To quote Momma Gump, “stupid is as stupid does.” Since truth reveals what is right, one would have to be stupid to believe or do differently. When considering the number of stupid things I’ve done in my life, I’d be stupid to deny my stupidity. Therefore, I have to answer, yes, I am stupid and yes there is something wrong with me. It’s called sin.
There is a part of me that does what I know is not smart but does it anyway. I’m not completely dumb. I do know the difference between right and wrong and agree that doing what is right is smart. How then can I be so stupid when I know better? Because I’m a sinner and sinners are stupid. However, I’m not totally stupid. In fact, I become less stupid every day as the genius in me grows stronger in the knowledge and power of grace.

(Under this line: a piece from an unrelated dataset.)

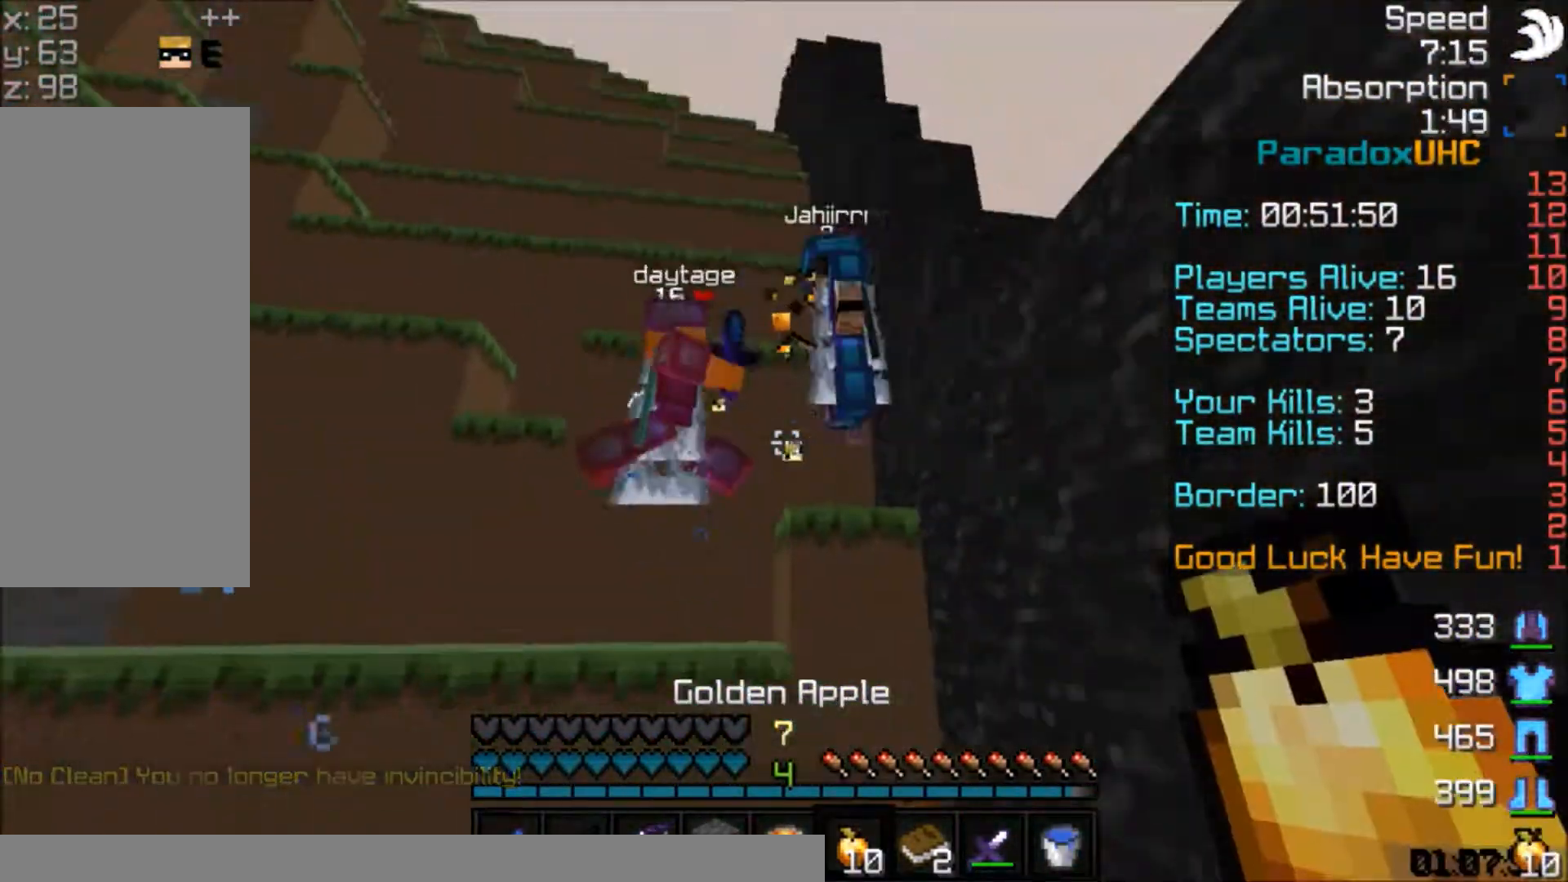
{"keys": ["s"], "mouse": [], "events": [[100, "d", "up"], [200, "space", "down"], [301, "space", "up"], [367, "mouse_left", "down"], [367, "w", "up"], [401, "mouse_left", "up"], [434, "mouse_left", "down"], [501, "mouse_left", "up"], [501, "s", "down"]]}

Grace makes me someone else, someone possessed and controlled by the source of all knowledge and wisdom. My ability to think is but a drop in the ocean of his intelligence. The more I grow in the knowledge of him, the dumber I realize I am and the less stupid I am compelled to be as he teaches me how to get out of the way. The more dumb I realize I am, the less qualified I feel to call someone else stupid. Dumb and stupid actions look the same after all.
Dumb people appreciate instruction. Smart people who do stupid things will appreciate the reminder of what is right and the grace sufficient enough to cover their stupidity. Sometimes, dumb people just think they are smart, which they would realize is stupid if they were able to hear and understand the truth. Since I’m still so dumb, who am I to say why someone else is being stupid? It would be stupid for me to try. Therefore, I’ll show grace and speak the truth to everyone, assuming everyone wants to be smart. Since I can’t tell the difference, I’ll let God deal with the stupid ones. He dealt with me.